Wednesday, May 30, 2012
Inside the numbers: Francisco's finishing
By Mark Simon, ESPN Stats & Information
Frank Francisco didn’t make the best of first impressions on Mets fans.
Frank Francisco has changed his approach to pitching to lefties, and it is paying off.
But in the last 10 days, he’s looked like a much better pitcher. What’s behind the improvement in results? Let’s take a closer look.
Francisco averaged 93 miles-per-hour on his fastball through his first 18 outings. But in his last five appearances, he’s averaged 94 miles-per-hour with that pitch.
His best fastball velocity of the season was the 95 miles-per-hour he averaged in striking out the side in Toronto. He posted similar numbers in Tuesday’s save against the Phillies.
Can’t Square Him Up
That improved fastball velocity has likely led to this result. In his first 18 outings, hitters were putting 40 percent of their swings against Francisco into play.
But of the 36 swings they’ve taken in his last five games, they’ve only hit nine of them (25 percent).
One caveat to that: Francisco got four swings-and-misses with the heat in last Sunday’s save versus the Blue Jays (which started the run).
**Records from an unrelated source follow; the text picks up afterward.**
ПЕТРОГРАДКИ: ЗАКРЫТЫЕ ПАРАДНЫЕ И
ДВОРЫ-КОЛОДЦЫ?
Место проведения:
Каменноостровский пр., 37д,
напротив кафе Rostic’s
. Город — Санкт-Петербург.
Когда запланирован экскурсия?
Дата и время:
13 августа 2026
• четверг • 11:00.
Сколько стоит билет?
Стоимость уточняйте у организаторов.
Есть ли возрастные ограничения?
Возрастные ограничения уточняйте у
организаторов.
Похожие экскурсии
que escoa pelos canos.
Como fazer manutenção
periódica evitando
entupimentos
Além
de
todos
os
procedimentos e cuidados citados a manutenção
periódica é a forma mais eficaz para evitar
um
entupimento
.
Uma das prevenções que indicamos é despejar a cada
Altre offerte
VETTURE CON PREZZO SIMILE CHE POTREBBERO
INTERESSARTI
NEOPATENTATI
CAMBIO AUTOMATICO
He’s only gotten three with any pitch since then.
Taking What The Hitter Gives Him
In Francisco’s last three appearances, he’s thrown 24 pitches that a hitter has taken. He’s gotten 12 called strikes. That’s a very good rate, particularly compared to how he fared prior to that.
In his first 20 appearances, Francisco was getting called strikes on only 27 percent of his takes.
No More Pitching In
One of the big issues that Francisco had when he was struggling was that his inside pitches were getting hammered. Opponents were 9-for-23 with four doubles and a triple on his inside pitches prior to this five-game hot streak.
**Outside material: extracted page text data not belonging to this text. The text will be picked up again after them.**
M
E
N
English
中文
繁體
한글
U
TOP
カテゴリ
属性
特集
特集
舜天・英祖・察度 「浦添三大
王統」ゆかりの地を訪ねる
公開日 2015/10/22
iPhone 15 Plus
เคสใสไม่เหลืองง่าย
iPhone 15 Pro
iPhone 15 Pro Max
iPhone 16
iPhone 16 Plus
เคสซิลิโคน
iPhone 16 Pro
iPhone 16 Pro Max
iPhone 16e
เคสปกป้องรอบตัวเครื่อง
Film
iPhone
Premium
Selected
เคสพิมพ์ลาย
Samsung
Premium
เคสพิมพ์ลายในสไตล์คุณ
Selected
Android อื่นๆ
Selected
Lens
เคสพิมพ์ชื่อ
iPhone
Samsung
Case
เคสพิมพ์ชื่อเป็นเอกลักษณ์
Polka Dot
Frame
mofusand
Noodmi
Francisco seems to have made the decision that he will rarely work inside. He was throwing the inside pitch at a rate of about once for every three pitches.
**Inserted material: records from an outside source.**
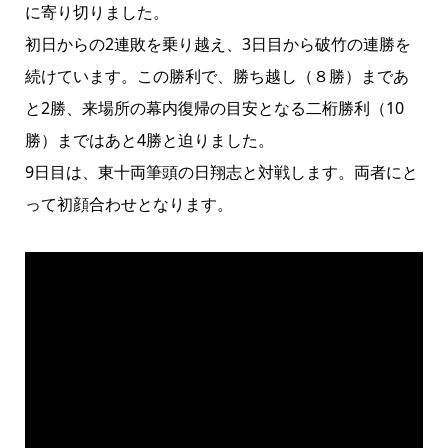
に寄り切りました。
初日からの2連敗を乗り越え、3日目から破竹の連勝を
続けています。この勝利で、勝ち越し（８勝）まであ
と2勝、来場所の幕内復帰の目安となる二桁勝利（10
勝）まではあと4勝と迫りました。
9日目は、東十両筆頭の日翔志と対戦します。両者にと
って初顔合わせとなります。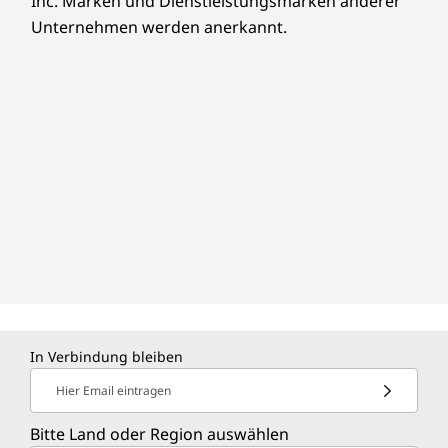
Inc. Marken und Dienstleistungsmarken anderer
Unternehmen werden anerkannt.
In Verbindung bleiben
Hier Email eintragen
Bitte Land oder Region auswählen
But in this five-game run, he’s thrown only nine of 73 pitches on the inner-third or closer to the hitter. (about one of every eight pitches). He’s worked both over the middle and to the outside part of the plate with greater frequency.
Right vs. Left
The heat map atop this piece shows Francisco’s primary pitch locations to lefties and you can note that he’s turned his attention to working them down and away. Left-handed hitters were hitting .361 with two home runs and seven walks against him prior to May 20.
But in the last five games, Francisco has retired all 10 left-handed hitters he’s faced.